Information shown START
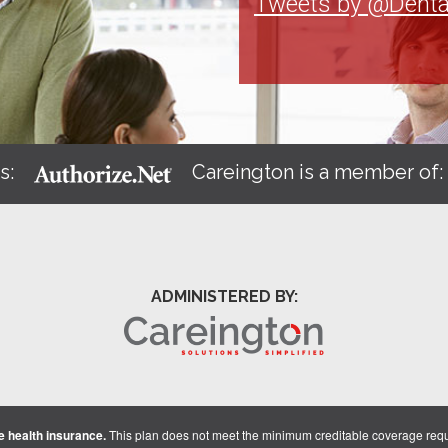
Tweets by @Denta
s:
Careington is a member of
ADMINISTERED BY:
 health insurance.
This plan does not meet the minimum creditable coverage req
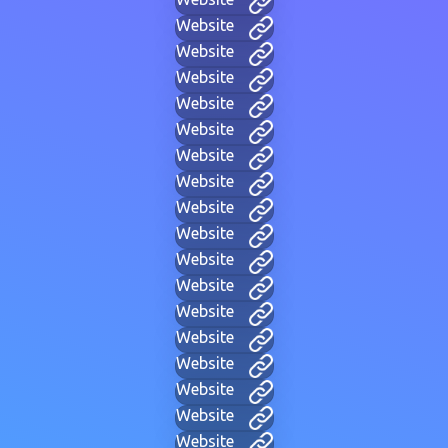
Website
Website
Website
Website
Website
Website
Website
Website
Website
Website
Website
Website
Website
Website
Website
Website
Website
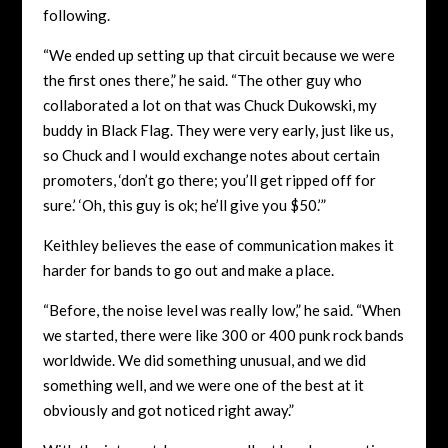
following.
“We ended up setting up that circuit because we were
the first ones there,” he said. “The other guy who
collaborated a lot on that was Chuck Dukowski, my
buddy in Black Flag. They were very early, just like us,
so Chuck and I would exchange notes about certain
promoters, ‘don’t go there; you’ll get ripped off for
sure.’ ‘Oh, this guy is ok; he’ll give you $50.’”
Keithley believes the ease of communication makes it
harder for bands to go out and make a place.
“Before, the noise level was really low,” he said. “When
we started, there were like 300 or 400 punk rock bands
worldwide. We did something unusual, and we did
something well, and we were one of the best at it
obviously and got noticed right away.”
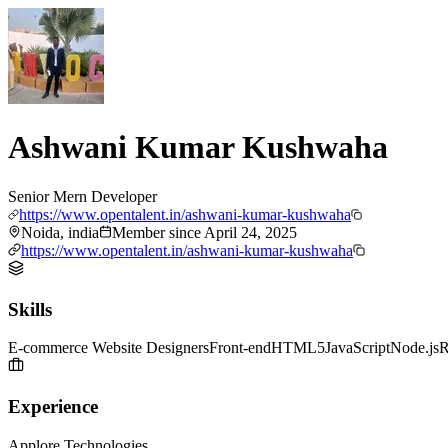
Ashwani Kumar Kushwaha
Senior Mern Developer
https://www.opentalent.in/ashwani-kumar-kushwaha
Noida, india
Member since
April 24, 2025
https://www.opentalent.in/ashwani-kumar-kushwaha
Skills
E-commerce Website Designers
Front-end
HTML5
JavaScript
Node.js
R
Experience
Applore Technologies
Information shown END
# Work instruction
Word for word, restate all of the records. Exclude the pictures.

# Result of the exercise
Tweets by @Denta
s:
Careington is a member of
ADMINISTERED BY:
 health insurance.
This plan does not meet the minimum creditable coverage req
Website
Website
Website
Website
Website
Website
Website
Website
Website
Website
Website
Website
Website
Website
Website
Website
Website
following.
“We ended up setting up that circuit because we were
the first ones there,” he said. “The other guy who
collaborated a lot on that was Chuck Dukowski, my
buddy in Black Flag. They were very early, just like us,
so Chuck and I would exchange notes about certain
promoters, ‘don’t go there; you’ll get ripped off for
sure.’ ‘Oh, this guy is ok; he’ll give you $50.’”
Keithley believes the ease of communication makes it
harder for bands to go out and make a place.
“Before, the noise level was really low,” he said. “When
we started, there were like 300 or 400 punk rock bands
worldwide. We did something unusual, and we did
something well, and we were one of the best at it
obviously and got noticed right away.”
Ashwani Kumar Kushwaha
Senior Mern Developer
https://www.opentalent.in/ashwani-kumar-kushwaha
Noida, india
Member since
April 24, 2025
https://www.opentalent.in/ashwani-kumar-kushwaha
Skills
E-commerce Website Designers
Front-end
HTML5
JavaScript
Node.js
R
Experience
Applore Technologies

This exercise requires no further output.